A sentirli, son tutti contro le banche cattivone, contro i signori della crisi, contro l'assenza di qualsiasi futuro, contro le politiche di smantellamento totale dello stato sociale, contro il precariato, contro i governatori; se però qualcuno decide, come ieri a Bologna, di passare almeno un pochino all'azione e di parlare un linguaggio meno accomodante, allora scatta immediatamente la fregola della non violenza. Allora, la cosa più importante diventa non disturbare troppo e sfilare ordinati e carini, incazzati o indignati sí, ma nei limiti della famosa civile convivenza. Quel che questo tempo ha di "civile", e quanto la convivenza sia stata oramai ridotta a farsi bastonare, schiantare, spolpare, incarcerare e affamare, dovrebbe essere oramai chiaro a tutti quanti; dovrebbe, dico. In Grecia è stato chiarissimo a tutti, ma là non si sono limitati a accamparsi o a sfilare tranquilli per le strade; e chissà se qualcuno si ricorda dell'Argentina del que se vayan todos. Non si è capito ancora che una vera resistenza e una vera rivolta, se la vogliamo chiamare così, non sono atti tranquilli e passivi. Non si è ancora ben realizzato che il famoso baratro sul quale ci troviamo tutti ha la caratteristica di farci cadere dentro, senza nessuna possibilità di rialzarci. Ma il problema principale è un altro, e consiste in una cosa che invece è stata capita benissimo, ma che si ha una fifa blu ad esprimere e portare ad una qualche conseguenza reale. Si tratta del capitalismo, vale a dire di un sistema intero. Il capitalismo non è gentile e rispettoso, e non ha nessunissima "legalità" tranne quella che impone a pecore obbedienti che belano nella loro servitù volontaria, per dirla con Étienne de la Boétie. Opporsi realmente al capitalismo non è semplice "indignazione", bensì avere ben presenti certe responsabilità, ed essere disposti ad assumersele. Finito il tempo dei giochini e dei tremori; o di là, o di qua. Chi ha ancora voglia di condannare, di stigmatizzare o quant'altro, poi non si lamenti tanto se si ritroverà calpestato. A lorsignori non importa assolutamente nulla delle proteste pacifiche, non ne hanno il benché minimo timore. A questi qui, invece, è necessario tornare a mettere paura, ed impedire loro di fare sempre e comunque ciò che vogliono.

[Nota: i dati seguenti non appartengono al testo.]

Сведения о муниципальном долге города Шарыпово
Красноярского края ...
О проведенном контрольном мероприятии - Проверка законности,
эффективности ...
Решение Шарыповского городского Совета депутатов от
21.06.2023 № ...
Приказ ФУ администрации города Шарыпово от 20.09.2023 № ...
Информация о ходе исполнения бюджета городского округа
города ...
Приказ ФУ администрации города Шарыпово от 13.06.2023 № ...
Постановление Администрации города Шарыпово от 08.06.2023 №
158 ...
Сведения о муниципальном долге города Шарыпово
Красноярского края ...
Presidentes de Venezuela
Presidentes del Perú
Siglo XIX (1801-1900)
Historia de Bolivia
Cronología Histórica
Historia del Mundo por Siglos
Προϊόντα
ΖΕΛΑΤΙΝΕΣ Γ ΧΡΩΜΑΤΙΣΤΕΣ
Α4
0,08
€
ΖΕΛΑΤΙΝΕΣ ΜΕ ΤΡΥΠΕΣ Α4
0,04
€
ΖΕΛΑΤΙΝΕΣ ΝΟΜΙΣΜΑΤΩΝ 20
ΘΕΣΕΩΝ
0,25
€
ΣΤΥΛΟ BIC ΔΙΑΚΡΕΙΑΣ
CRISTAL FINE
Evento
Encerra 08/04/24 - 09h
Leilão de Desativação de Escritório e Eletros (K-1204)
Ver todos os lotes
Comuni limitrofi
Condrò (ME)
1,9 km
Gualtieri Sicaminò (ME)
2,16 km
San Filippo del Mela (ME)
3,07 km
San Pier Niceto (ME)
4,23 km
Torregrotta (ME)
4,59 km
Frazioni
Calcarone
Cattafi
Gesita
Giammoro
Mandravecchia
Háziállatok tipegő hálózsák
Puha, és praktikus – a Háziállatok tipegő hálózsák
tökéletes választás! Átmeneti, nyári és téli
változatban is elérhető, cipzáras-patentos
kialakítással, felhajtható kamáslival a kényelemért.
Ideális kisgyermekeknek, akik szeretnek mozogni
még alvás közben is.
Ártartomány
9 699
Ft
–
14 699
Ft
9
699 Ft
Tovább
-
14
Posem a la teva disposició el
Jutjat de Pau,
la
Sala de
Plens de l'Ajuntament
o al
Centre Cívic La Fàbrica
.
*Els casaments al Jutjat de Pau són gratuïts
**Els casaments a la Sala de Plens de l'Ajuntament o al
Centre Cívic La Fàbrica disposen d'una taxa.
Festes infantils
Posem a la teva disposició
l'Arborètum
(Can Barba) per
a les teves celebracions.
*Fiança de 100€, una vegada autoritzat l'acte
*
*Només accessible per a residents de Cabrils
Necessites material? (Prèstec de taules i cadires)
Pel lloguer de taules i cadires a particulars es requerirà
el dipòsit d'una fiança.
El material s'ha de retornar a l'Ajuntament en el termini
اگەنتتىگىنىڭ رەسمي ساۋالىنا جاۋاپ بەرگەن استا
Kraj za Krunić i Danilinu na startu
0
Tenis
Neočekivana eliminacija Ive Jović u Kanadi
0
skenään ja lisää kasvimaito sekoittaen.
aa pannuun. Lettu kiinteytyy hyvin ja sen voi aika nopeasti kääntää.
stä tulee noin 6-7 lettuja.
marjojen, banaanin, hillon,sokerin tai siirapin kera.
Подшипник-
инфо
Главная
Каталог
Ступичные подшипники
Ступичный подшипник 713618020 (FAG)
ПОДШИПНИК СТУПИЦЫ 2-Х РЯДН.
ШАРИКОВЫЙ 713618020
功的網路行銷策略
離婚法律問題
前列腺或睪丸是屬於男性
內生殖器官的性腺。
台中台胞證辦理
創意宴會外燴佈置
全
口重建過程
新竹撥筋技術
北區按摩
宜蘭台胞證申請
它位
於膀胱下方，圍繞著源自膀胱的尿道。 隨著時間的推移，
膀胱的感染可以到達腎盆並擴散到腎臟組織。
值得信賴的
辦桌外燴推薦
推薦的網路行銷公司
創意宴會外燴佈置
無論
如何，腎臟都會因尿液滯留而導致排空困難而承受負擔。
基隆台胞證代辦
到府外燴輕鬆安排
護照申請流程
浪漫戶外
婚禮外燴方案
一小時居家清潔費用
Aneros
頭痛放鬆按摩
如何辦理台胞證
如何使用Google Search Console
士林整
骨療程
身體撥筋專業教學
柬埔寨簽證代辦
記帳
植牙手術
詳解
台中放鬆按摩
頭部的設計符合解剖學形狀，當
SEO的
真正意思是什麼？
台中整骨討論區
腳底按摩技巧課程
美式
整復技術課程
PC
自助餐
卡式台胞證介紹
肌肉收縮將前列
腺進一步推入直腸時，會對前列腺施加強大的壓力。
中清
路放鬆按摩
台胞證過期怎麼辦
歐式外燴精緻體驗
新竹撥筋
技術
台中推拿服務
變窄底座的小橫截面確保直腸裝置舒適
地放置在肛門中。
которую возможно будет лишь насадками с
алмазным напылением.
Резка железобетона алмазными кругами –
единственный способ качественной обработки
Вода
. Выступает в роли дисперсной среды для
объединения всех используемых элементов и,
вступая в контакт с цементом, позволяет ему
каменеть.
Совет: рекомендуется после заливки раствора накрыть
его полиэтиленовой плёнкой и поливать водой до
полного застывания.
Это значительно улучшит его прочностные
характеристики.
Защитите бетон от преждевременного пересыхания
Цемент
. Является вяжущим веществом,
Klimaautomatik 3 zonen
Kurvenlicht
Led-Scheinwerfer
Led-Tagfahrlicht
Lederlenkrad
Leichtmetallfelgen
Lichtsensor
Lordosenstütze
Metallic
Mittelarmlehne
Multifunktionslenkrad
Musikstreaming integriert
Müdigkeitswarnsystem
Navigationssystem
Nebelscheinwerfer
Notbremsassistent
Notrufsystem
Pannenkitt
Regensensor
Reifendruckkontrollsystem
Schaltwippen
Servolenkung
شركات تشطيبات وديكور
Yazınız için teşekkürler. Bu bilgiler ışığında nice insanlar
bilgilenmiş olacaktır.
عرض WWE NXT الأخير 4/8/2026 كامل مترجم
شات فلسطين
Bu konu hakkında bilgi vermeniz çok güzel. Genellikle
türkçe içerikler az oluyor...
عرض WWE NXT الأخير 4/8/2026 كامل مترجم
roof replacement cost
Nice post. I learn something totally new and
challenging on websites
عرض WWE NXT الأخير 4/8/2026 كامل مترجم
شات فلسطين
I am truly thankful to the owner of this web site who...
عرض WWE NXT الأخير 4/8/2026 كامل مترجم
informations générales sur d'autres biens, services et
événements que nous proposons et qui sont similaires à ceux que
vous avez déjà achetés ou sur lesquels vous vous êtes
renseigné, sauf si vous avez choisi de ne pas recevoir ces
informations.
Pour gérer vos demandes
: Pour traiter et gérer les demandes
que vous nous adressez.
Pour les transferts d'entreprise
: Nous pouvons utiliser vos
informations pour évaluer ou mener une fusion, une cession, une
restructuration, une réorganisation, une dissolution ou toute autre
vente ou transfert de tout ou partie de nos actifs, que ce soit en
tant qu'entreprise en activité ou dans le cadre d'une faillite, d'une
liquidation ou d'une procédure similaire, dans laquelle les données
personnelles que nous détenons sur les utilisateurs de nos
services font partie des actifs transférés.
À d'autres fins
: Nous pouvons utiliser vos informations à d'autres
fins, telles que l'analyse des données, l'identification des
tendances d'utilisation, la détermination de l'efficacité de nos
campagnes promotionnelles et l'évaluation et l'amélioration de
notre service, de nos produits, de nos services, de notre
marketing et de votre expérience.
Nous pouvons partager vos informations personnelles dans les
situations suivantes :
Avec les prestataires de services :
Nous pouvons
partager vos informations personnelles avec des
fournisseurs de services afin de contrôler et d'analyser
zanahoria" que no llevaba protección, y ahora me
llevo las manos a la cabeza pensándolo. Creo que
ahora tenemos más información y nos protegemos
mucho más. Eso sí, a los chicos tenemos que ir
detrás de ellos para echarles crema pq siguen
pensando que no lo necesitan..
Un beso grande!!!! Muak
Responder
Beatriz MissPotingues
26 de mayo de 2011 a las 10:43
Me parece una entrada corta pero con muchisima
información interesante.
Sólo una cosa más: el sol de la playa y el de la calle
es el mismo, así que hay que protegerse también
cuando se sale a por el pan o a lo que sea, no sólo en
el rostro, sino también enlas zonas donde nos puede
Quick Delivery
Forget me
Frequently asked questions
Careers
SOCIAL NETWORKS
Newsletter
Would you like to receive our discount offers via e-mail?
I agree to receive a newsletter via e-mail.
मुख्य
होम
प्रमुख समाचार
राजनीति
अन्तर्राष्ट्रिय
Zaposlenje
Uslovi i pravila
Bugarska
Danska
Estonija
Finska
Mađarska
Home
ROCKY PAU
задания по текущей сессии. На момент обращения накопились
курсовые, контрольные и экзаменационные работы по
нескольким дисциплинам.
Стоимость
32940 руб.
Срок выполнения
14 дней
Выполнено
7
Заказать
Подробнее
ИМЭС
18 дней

A differenza di tanti sedicenti "resistenti" che hanno un po' troppo in mente pargoletti e famigliuole, io non avrei nessun dubbio e nessuna remora nel partecipare alla manifestazione di sabato prossimo a Roma; e non vi parteciperei affatto tenendomi fuori da forme gentili e anodine di protesta. Purtroppo, e sottolineo purtroppo, le mie attuali condizioni fisiche me lo impediscono. Per quel che può valere, sarò con la mente e con il cuore con chiunque intenderà far capire a certi signori e a certe "istituzioni" che è terminato il tempo della tranquillità, e che "rabbia" non è più una parola vuota o uno sterile esercizio di stile. Non amo smarcarmi, né fare ricorso alle stronzate "nonviolente" e a ciance buone soltanto per far intridere di cacaiola rotoli interi di carta igienica. Noi che volevamo approntare il mondo alla gentilezza, noi non si poté essere gentili: sarà bene, d'ora in poi, ricordarsi di queste parole scritte da Bertolt Brecht in finsteren Zeiten. E questi tempi non hanno nulla di meno cupo.
Nella foto: Mohandas Karamchand Gandhi attorniato da gerarchi fascisti durante la sua visita in Italia, se ben mi ricordo nel 1934. In Sudafrica, mentre lottava contro la discriminazione nei confronti dei "suoi" indiani, ebbe di converso a pronunciare e scrivere parole di autentico disprezzo razzista nei confronti dei nativi africani, da lui chiamati kaffirs esattamente come li chiamavano i boeri: "Sono ignoranti, incivili, animali. La sola ambizione dei kaffirs è raccogliere una certa quantità di bestiame con cui comprare una moglie e poi passare la loro vita nudi, nell'indolenza. Sono degli sfaticati, una specie di umanità quasi sconosciuta tra gli indiani".